[Assignment] Each entry must be given again exactly as it appears, with images excluded.

Dataset entries
--- START ---

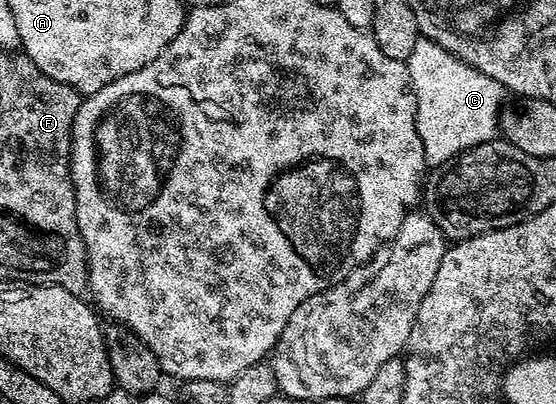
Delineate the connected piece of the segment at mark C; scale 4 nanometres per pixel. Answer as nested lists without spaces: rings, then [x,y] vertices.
[[[418,43],[407,62],[409,81],[417,103],[417,129],[423,142],[426,165],[440,166],[460,152],[494,139],[506,103],[507,89],[487,74],[475,70],[443,46]]]

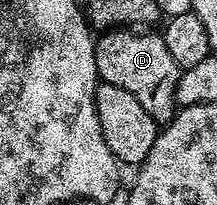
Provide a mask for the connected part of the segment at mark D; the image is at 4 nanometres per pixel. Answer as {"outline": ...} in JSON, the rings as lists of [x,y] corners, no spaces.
{"outline":[[[129,28],[105,30],[96,37],[93,49],[98,77],[104,83],[127,90],[138,100],[139,106],[143,106],[143,110],[151,114],[151,118],[158,126],[164,126],[178,111],[175,90],[183,70],[167,51],[164,35],[160,31],[153,31],[157,30]]]}

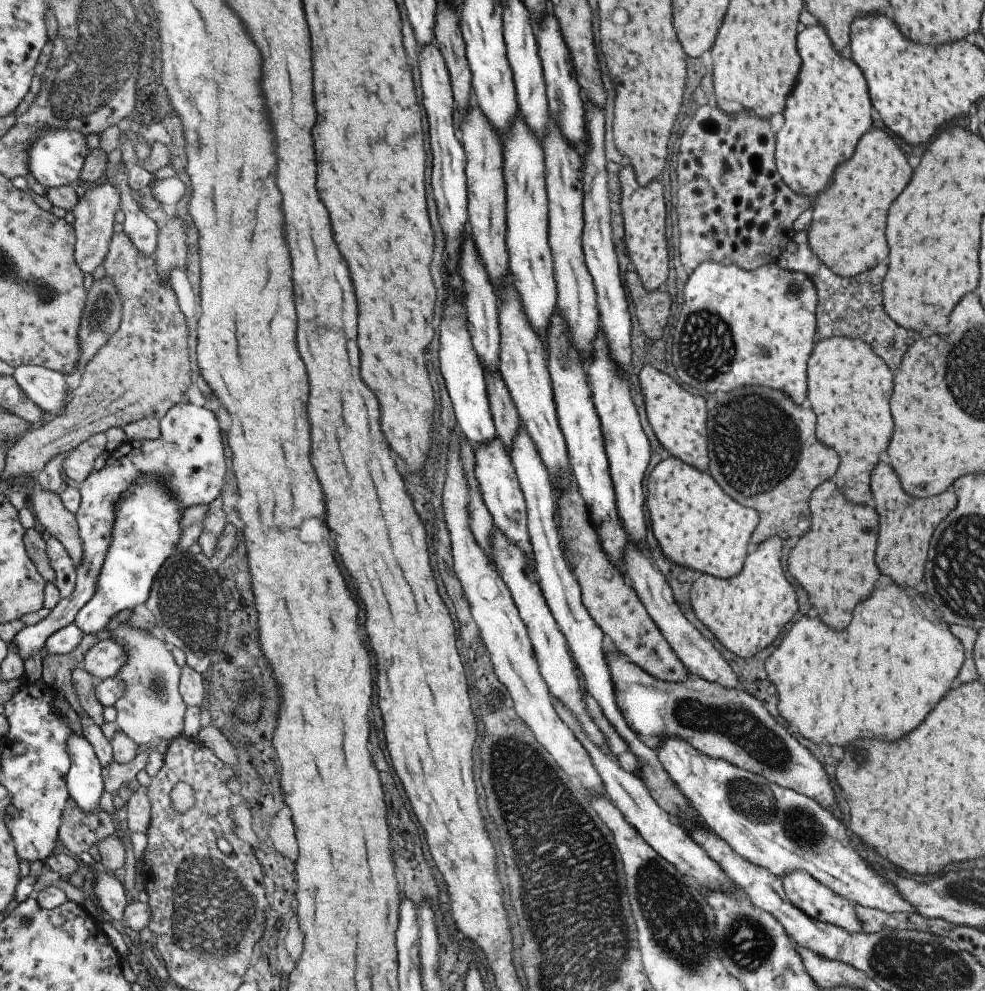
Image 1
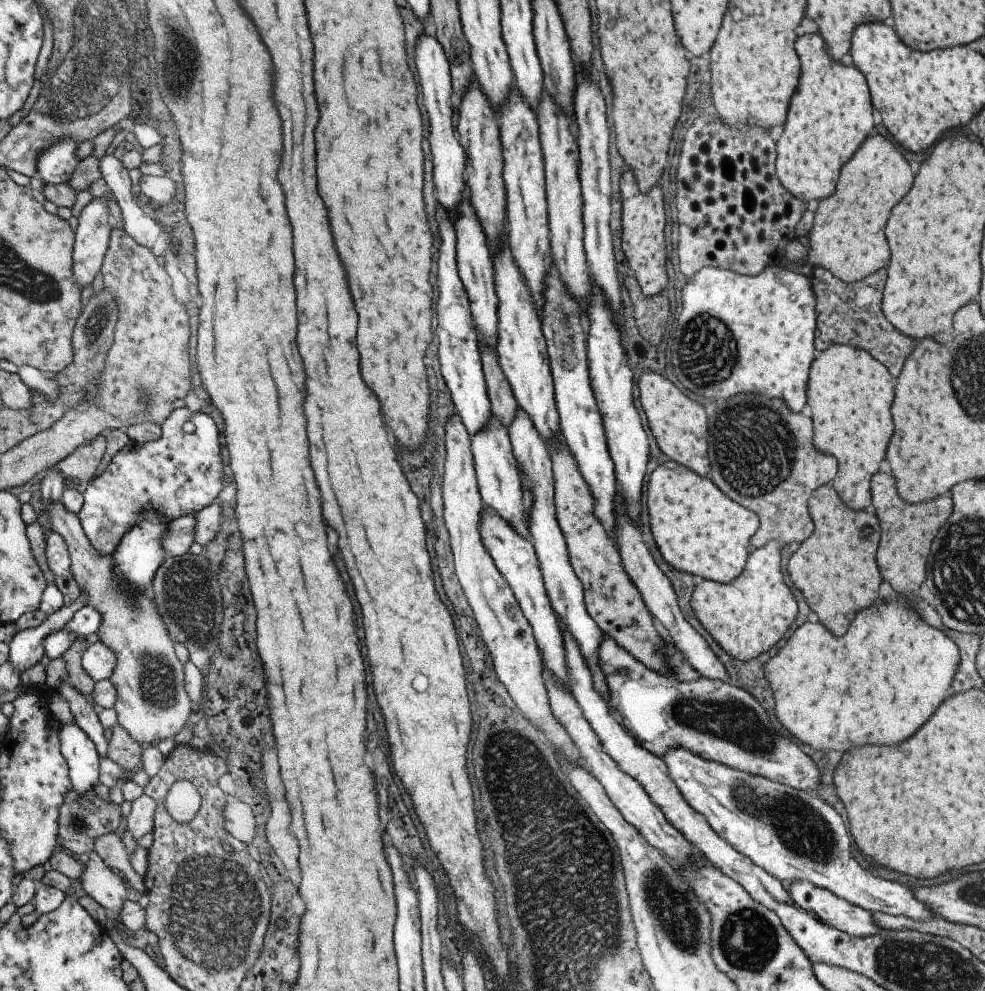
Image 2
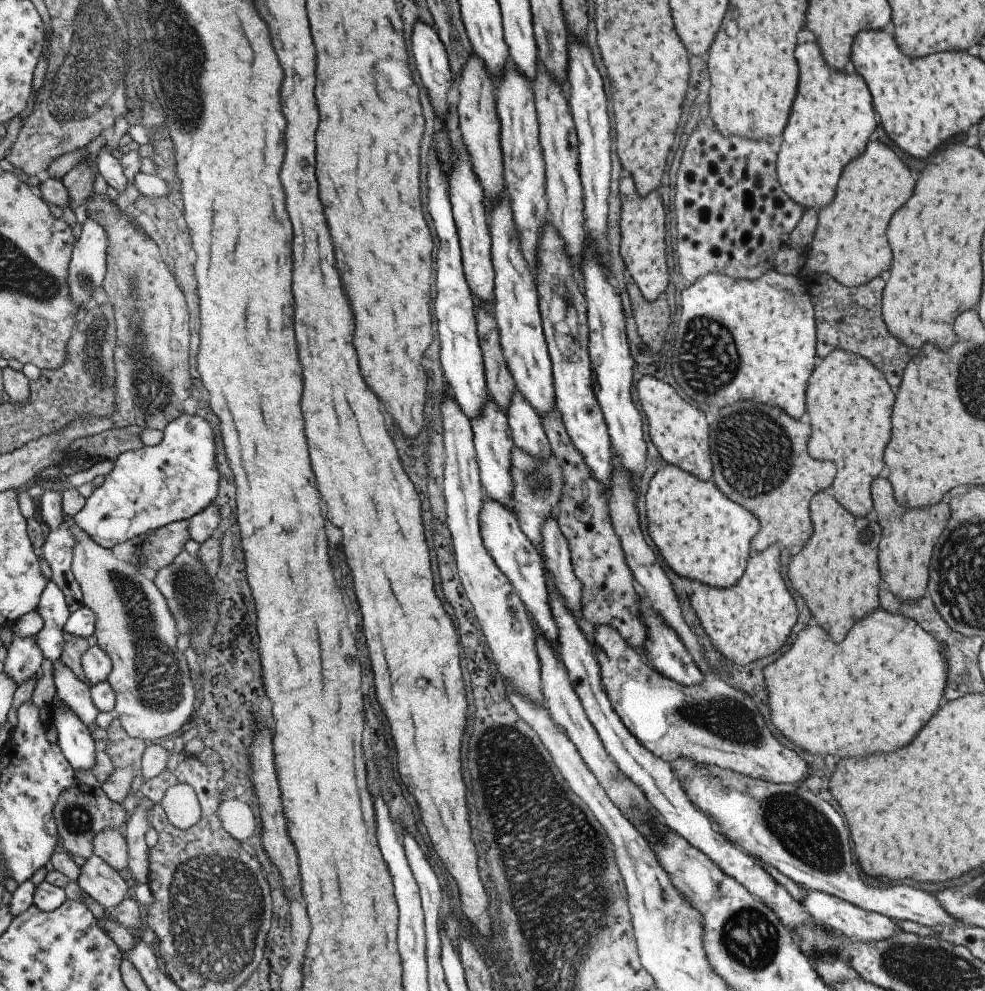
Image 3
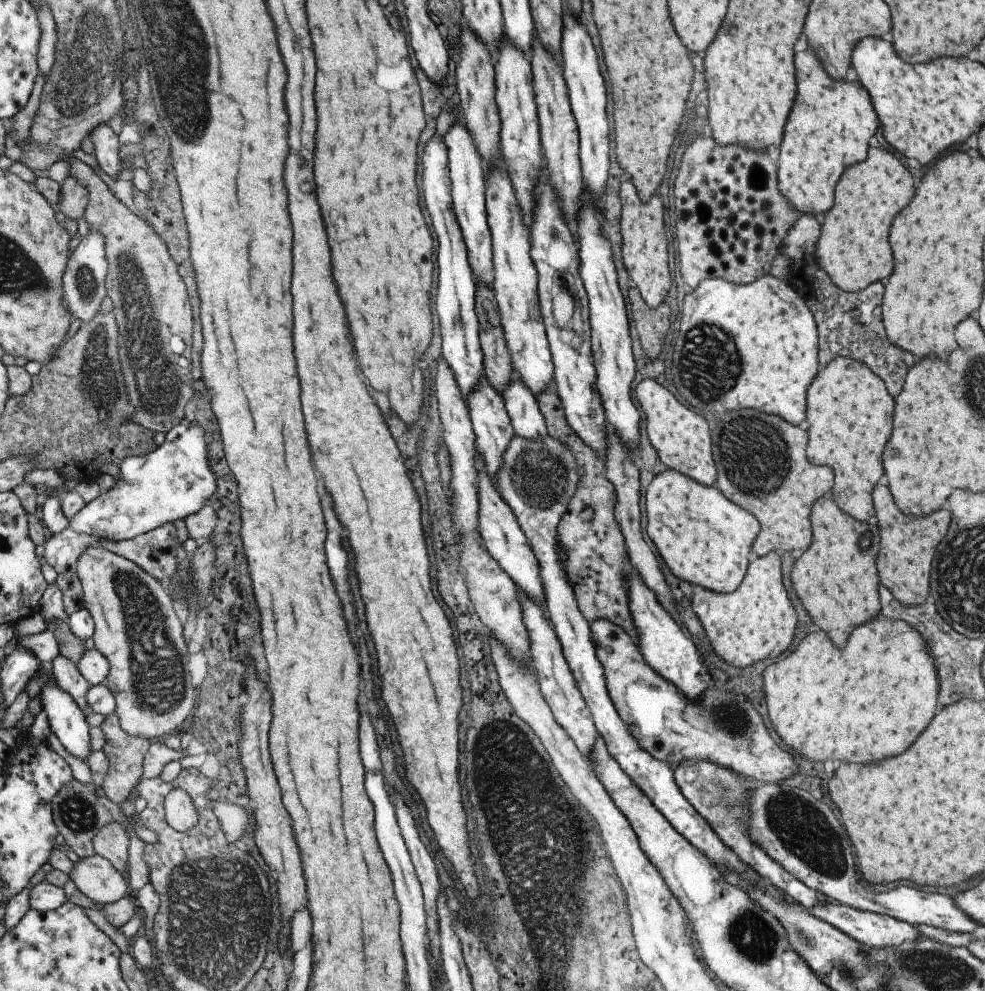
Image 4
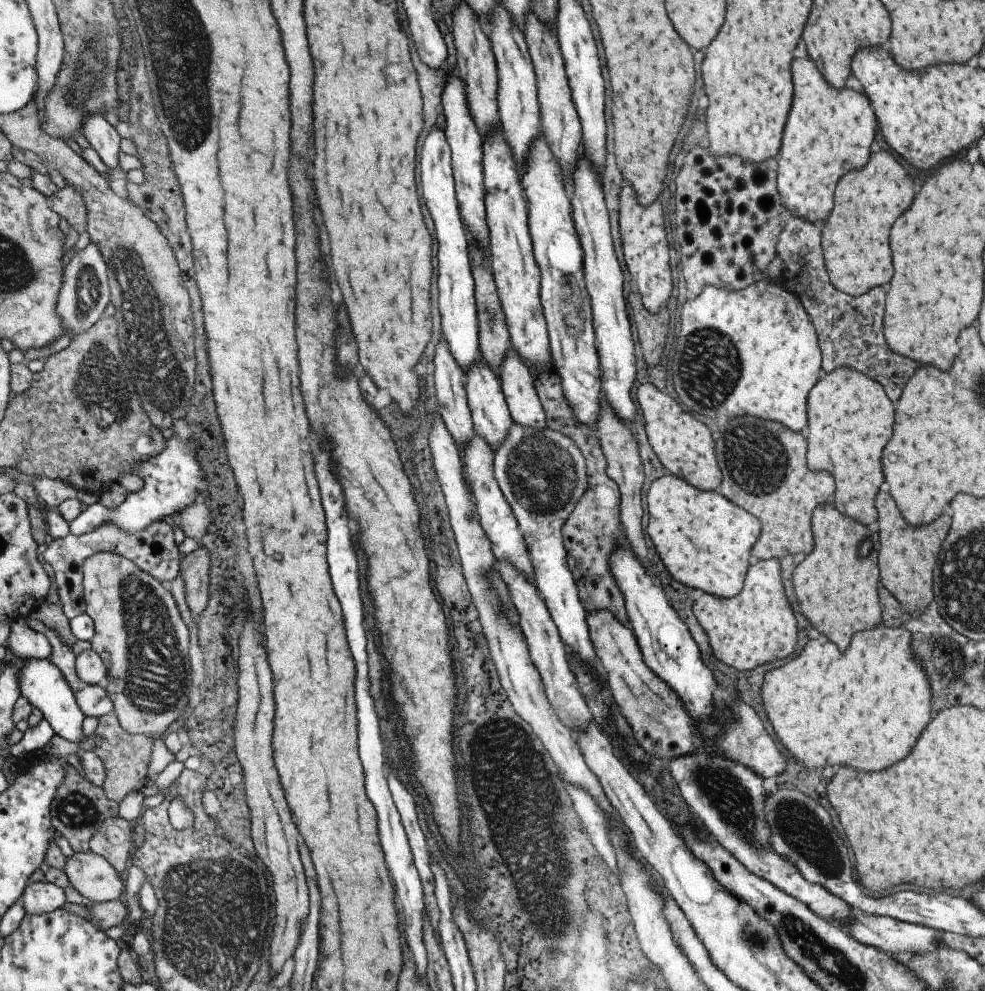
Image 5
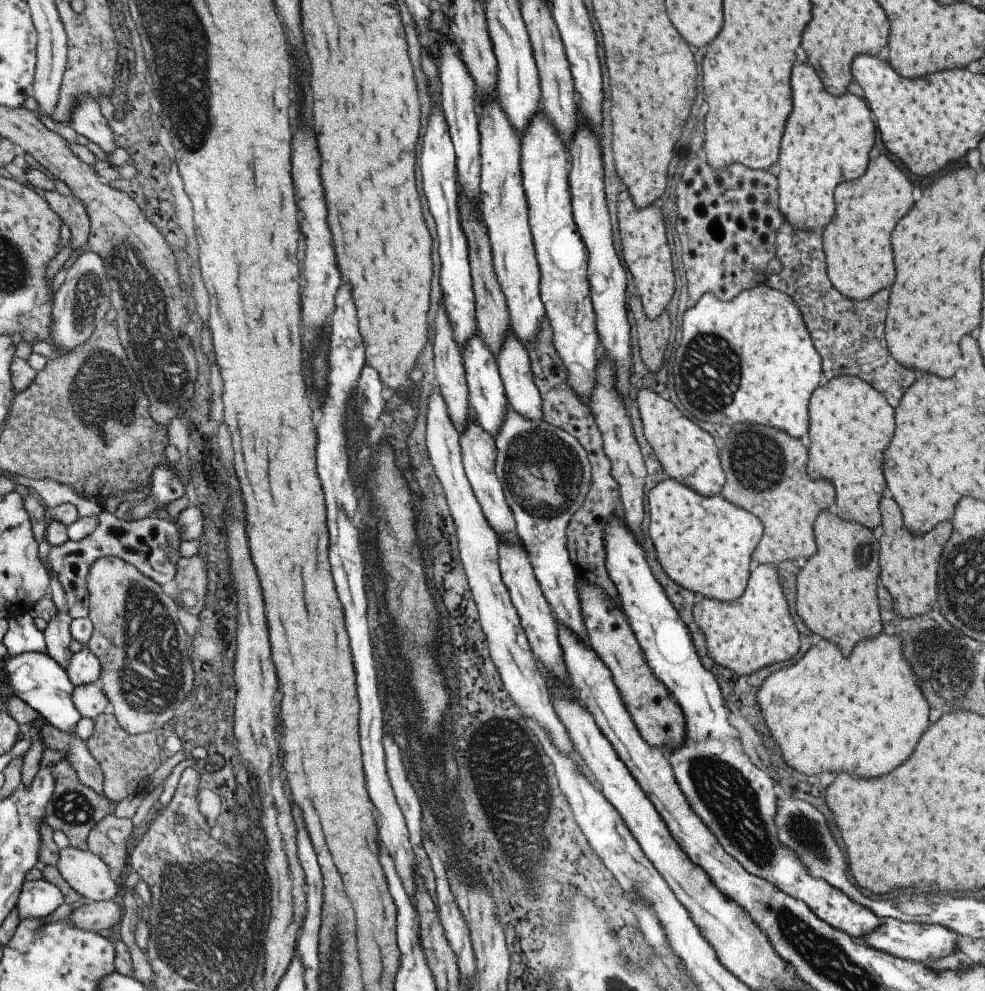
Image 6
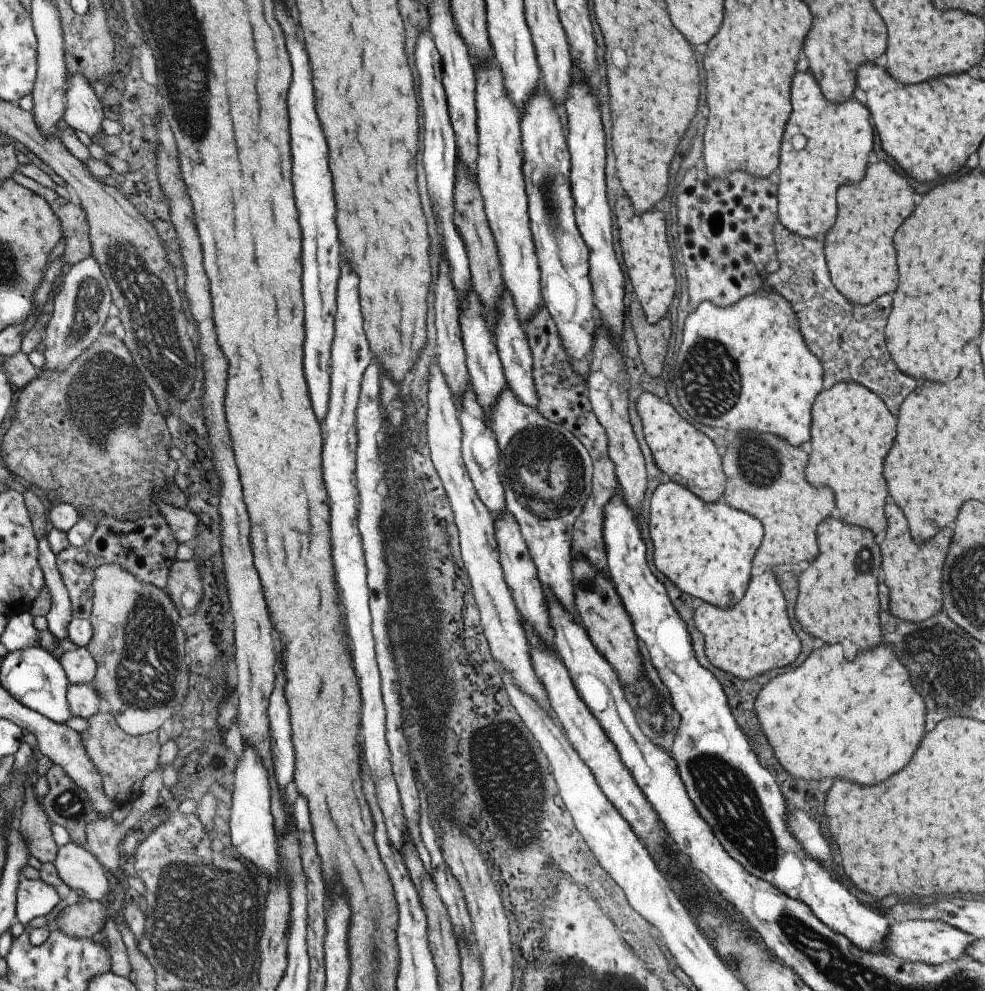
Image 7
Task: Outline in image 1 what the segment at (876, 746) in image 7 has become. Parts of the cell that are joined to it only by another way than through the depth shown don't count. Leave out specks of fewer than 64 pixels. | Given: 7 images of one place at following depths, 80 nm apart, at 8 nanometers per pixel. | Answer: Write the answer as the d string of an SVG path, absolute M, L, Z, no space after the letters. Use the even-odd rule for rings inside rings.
M891 584L885 592L877 588L871 598L861 602L853 610L849 626L841 632L833 632L819 620L809 618L793 623L780 645L764 661L764 669L778 696L778 716L789 730L816 745L847 746L857 738L873 736L891 742L911 732L949 690L963 659L959 640L953 638L945 622L935 618L935 612L925 606L925 600L911 600ZM891 606L901 609L891 616Z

--- END ---

[Output]
Delineate the connected piece of the segment at mark C; scale 4 nanometres per pixel. Answer as nested lists without spaces: rings, then [x,y] vertices.
[[[418,43],[407,62],[409,81],[417,103],[417,129],[423,142],[426,165],[440,166],[460,152],[494,139],[506,103],[507,89],[487,74],[475,70],[443,46]]]

Provide a mask for the connected part of the segment at mark D; the image is at 4 nanometres per pixel. Answer as {"outline": ...} in JSON, the rings as lists of [x,y] corners, no spaces.
{"outline":[[[129,28],[105,30],[96,37],[93,49],[98,77],[104,83],[127,90],[138,100],[139,106],[143,106],[143,110],[151,114],[151,118],[158,126],[164,126],[178,111],[175,90],[183,70],[167,51],[164,35],[160,31],[153,31],[157,30]]]}

Image 1
Image 2
Image 3
Image 4
Image 5
Image 6
Image 7
Task: Outline in image 1 what the segment at (876, 746) in image 7 has become. Parts of the cell that are joined to it only by another way than through the depth shown don't count. Leave out specks of fewer than 64 pixels. | Given: 7 images of one place at following depths, 80 nm apart, at 8 nanometers per pixel. | Answer: Write the answer as the d string of an SVG path, absolute M, L, Z, no space after the letters. Use the even-odd rule for rings inside rings.
M891 584L885 592L877 588L871 598L861 602L853 610L849 626L841 632L833 632L819 620L809 618L793 623L780 645L764 661L764 669L778 696L778 716L789 730L816 745L847 746L857 738L873 736L891 742L911 732L949 690L963 659L959 640L953 638L945 622L935 618L935 612L925 606L925 600L911 600ZM891 606L901 609L891 616Z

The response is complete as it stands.